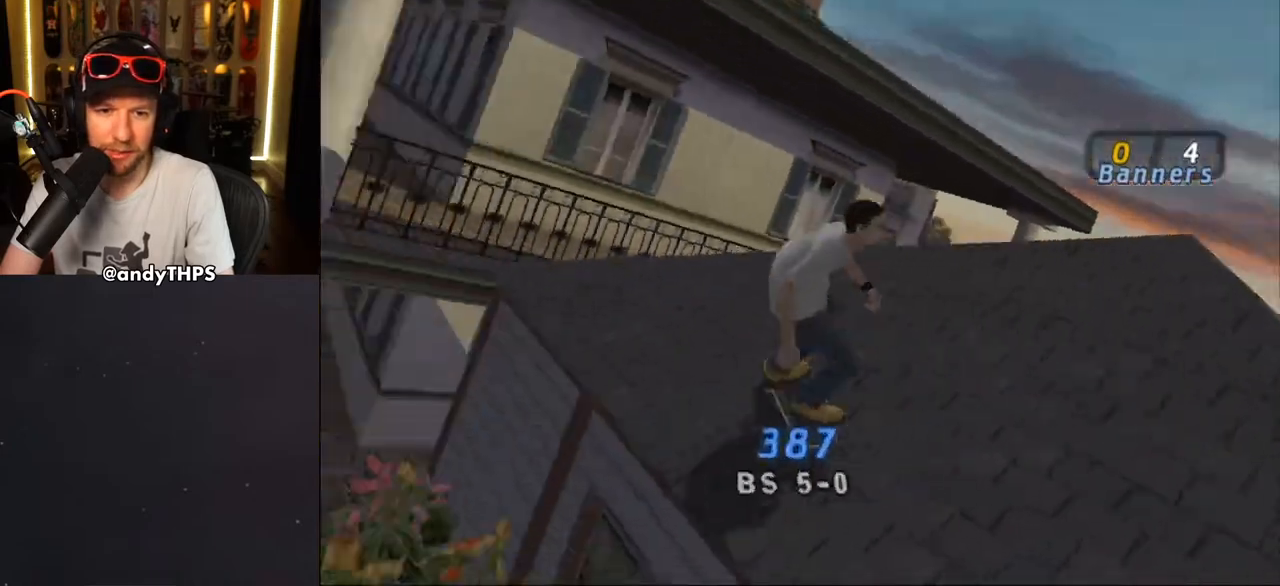
{"buttons": ["CROSS"], "left_stick": "center", "right_stick": "center", "events": [[67, "CROSS", "up"], [100, "DPAD_RIGHT", "down"], [167, "CROSS", "down"], [233, "DPAD_RIGHT", "up"], [283, "CROSS", "up"], [333, "CROSS", "down"]]}
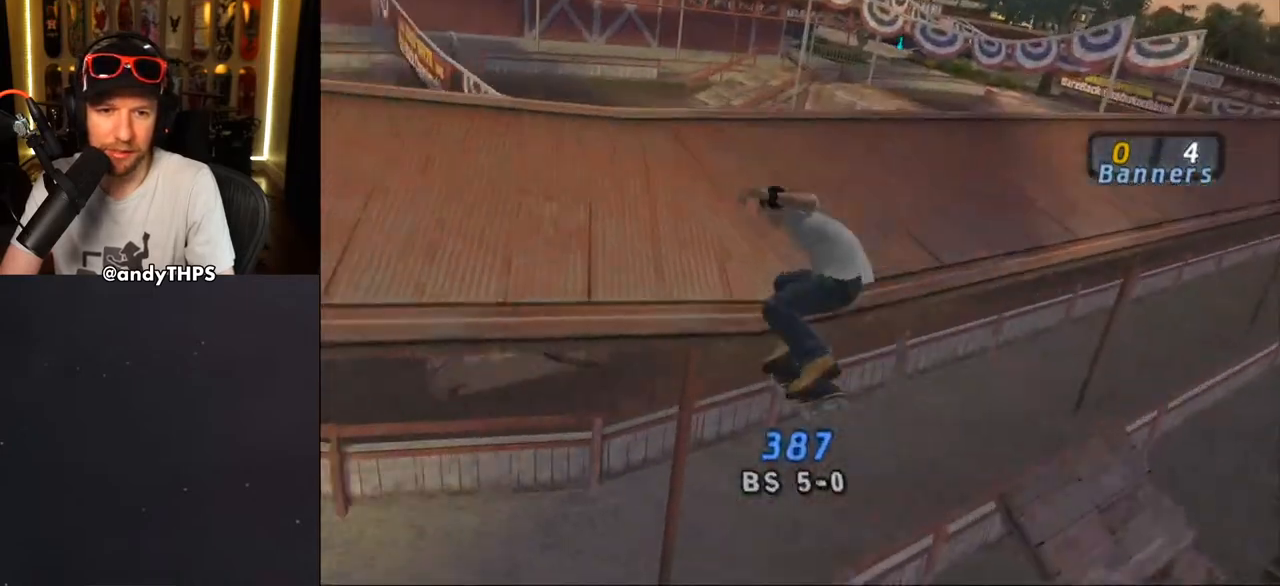
{"buttons": ["CROSS"], "left_stick": "center", "right_stick": "center", "events": [[83, "CROSS", "up"], [167, "TRIANGLE", "down"], [367, "CROSS", "down"], [367, "TRIANGLE", "up"]]}
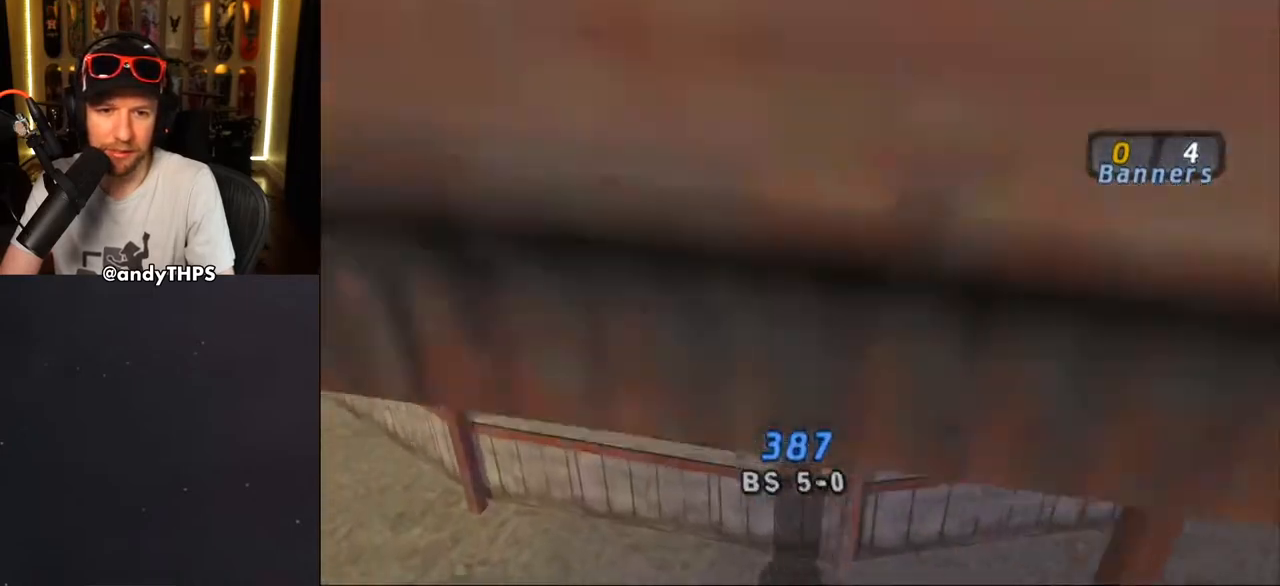
{"buttons": ["CROSS", "DPAD_DOWN"], "left_stick": "center", "right_stick": "center", "events": [[17, "DPAD_RIGHT", "down"], [50, "DPAD_DOWN", "down"], [167, "DPAD_DOWN", "up"], [167, "DPAD_RIGHT", "up"], [267, "DPAD_DOWN", "down"], [267, "DPAD_RIGHT", "down"], [367, "DPAD_RIGHT", "up"]]}
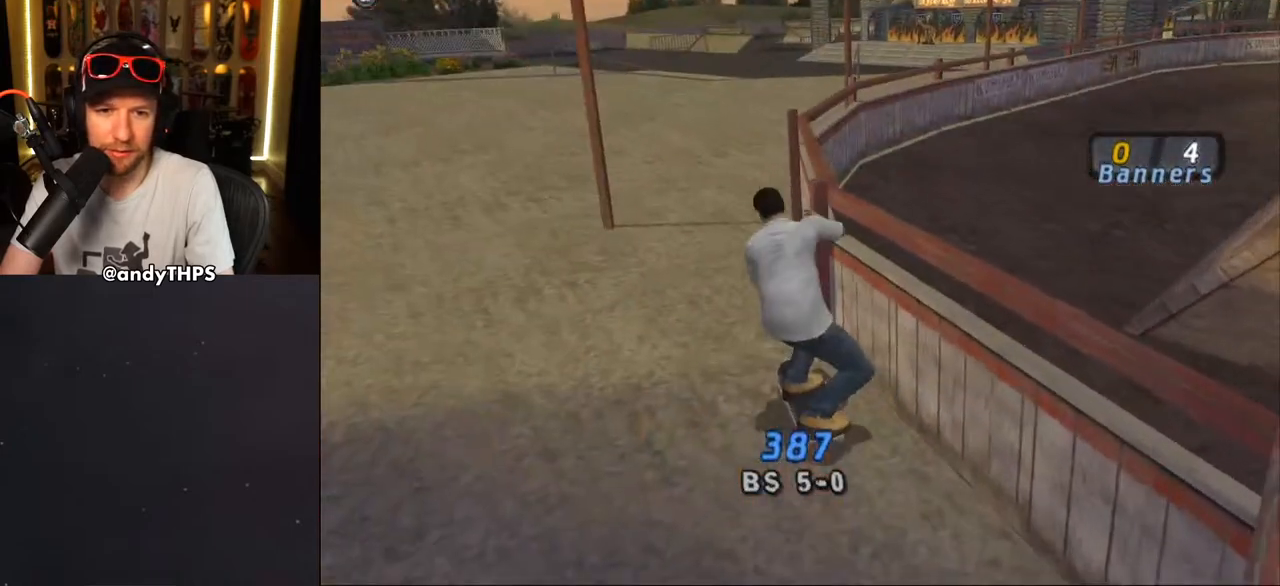
{"buttons": ["CROSS", "DPAD_LEFT"], "left_stick": "center", "right_stick": "center", "events": [[50, "DPAD_DOWN", "up"], [117, "DPAD_DOWN", "down"], [133, "L2", "down"], [150, "R1", "down"], [250, "DPAD_DOWN", "up"], [250, "L2", "up"], [300, "R1", "up"], [383, "DPAD_LEFT", "down"]]}
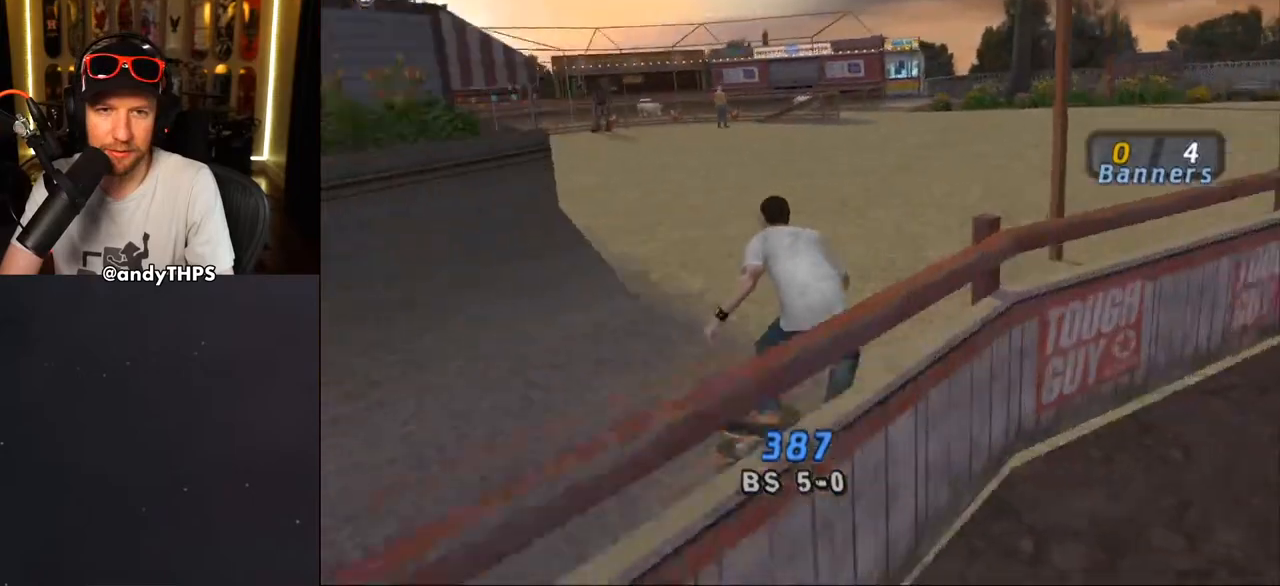
{"buttons": ["L2", "DPAD_LEFT"], "left_stick": "center", "right_stick": "center", "events": [[17, "CROSS", "up"], [17, "TRIANGLE", "down"], [167, "CROSS", "down"], [217, "CROSS", "up"], [267, "DPAD_DOWN", "down"], [300, "TRIANGLE", "up"], [317, "CROSS", "down"], [383, "CROSS", "up"], [383, "DPAD_DOWN", "up"], [383, "L2", "down"]]}
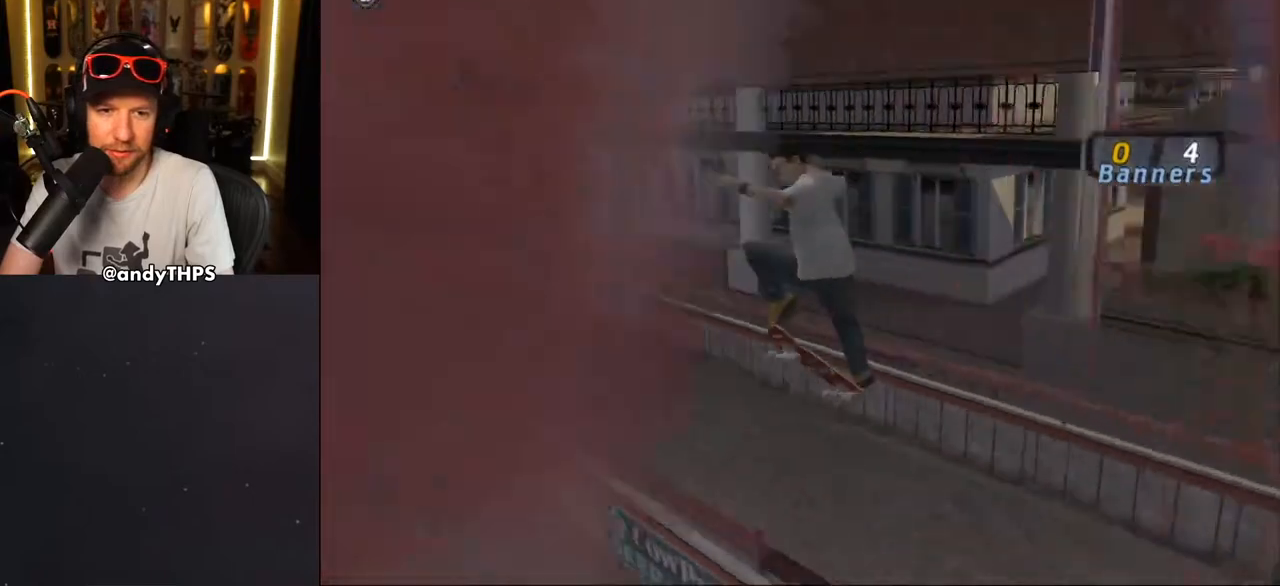
{"buttons": [], "left_stick": "center", "right_stick": "down-left", "events": [[83, "CROSS", "down"], [183, "DPAD_UP", "down"], [250, "DPAD_UP", "up"], [283, "DPAD_LEFT", "up"], [283, "L2", "up"], [400, "CROSS", "up"], [467, "right_stick", "down-left"]]}
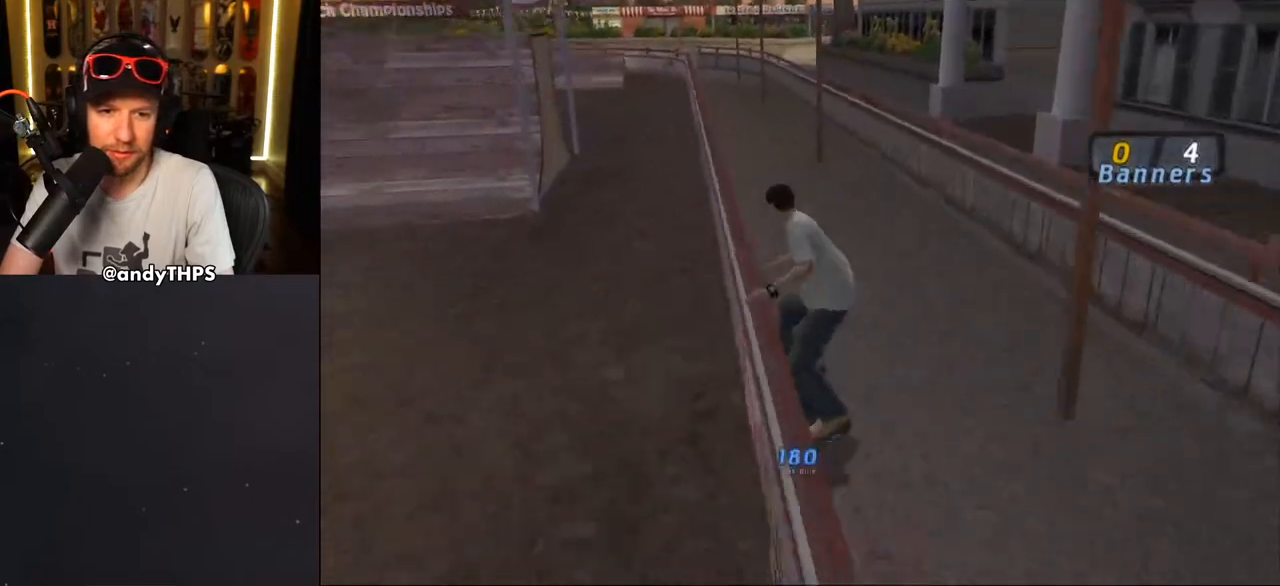
{"buttons": ["CROSS"], "left_stick": "center", "right_stick": "center", "events": [[17, "right_stick", "center"], [150, "DPAD_DOWN", "down"], [250, "CROSS", "down"], [250, "DPAD_DOWN", "up"], [300, "CROSS", "up"], [350, "CROSS", "down"]]}
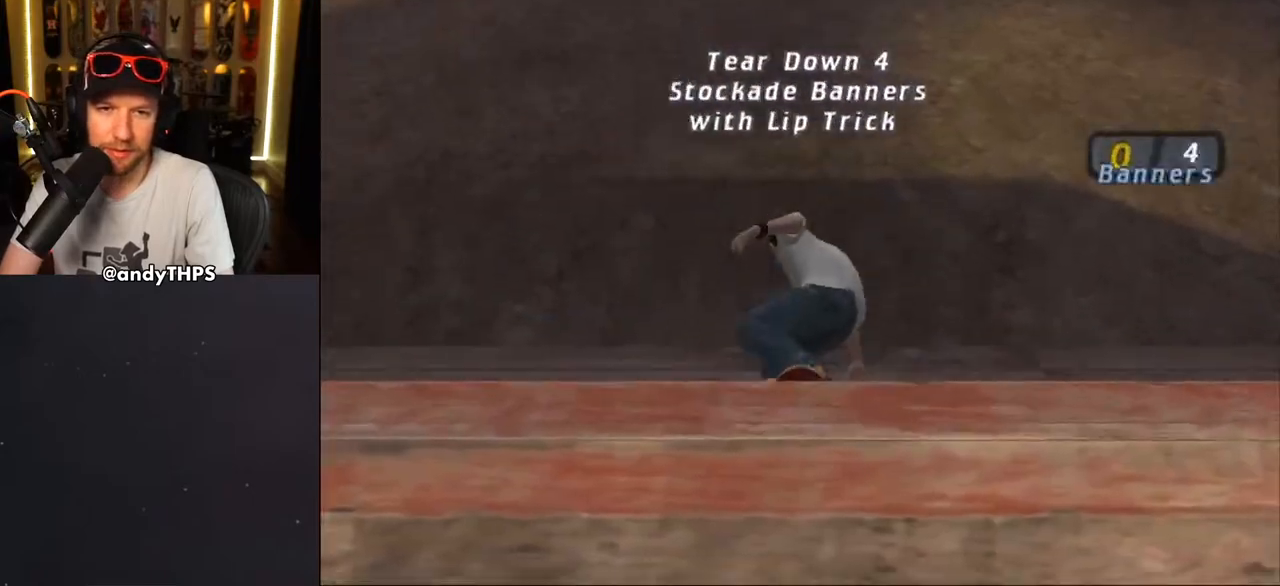
{"buttons": ["CROSS"], "left_stick": "center", "right_stick": "center", "events": [[217, "DPAD_UP", "down"], [317, "DPAD_UP", "up"], [367, "DPAD_UP", "down"], [450, "DPAD_UP", "up"]]}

• _Your assignment_
Check each line of the entries above for the string "TRIANGLE", and return those that contain it.

• _Written answer_
{"buttons": ["CROSS"], "left_stick": "center", "right_stick": "center", "events": [[83, "CROSS", "up"], [167, "TRIANGLE", "down"], [367, "CROSS", "down"], [367, "TRIANGLE", "up"]]}
{"buttons": ["L2", "DPAD_LEFT"], "left_stick": "center", "right_stick": "center", "events": [[17, "CROSS", "up"], [17, "TRIANGLE", "down"], [167, "CROSS", "down"], [217, "CROSS", "up"], [267, "DPAD_DOWN", "down"], [300, "TRIANGLE", "up"], [317, "CROSS", "down"], [383, "CROSS", "up"], [383, "DPAD_DOWN", "up"], [383, "L2", "down"]]}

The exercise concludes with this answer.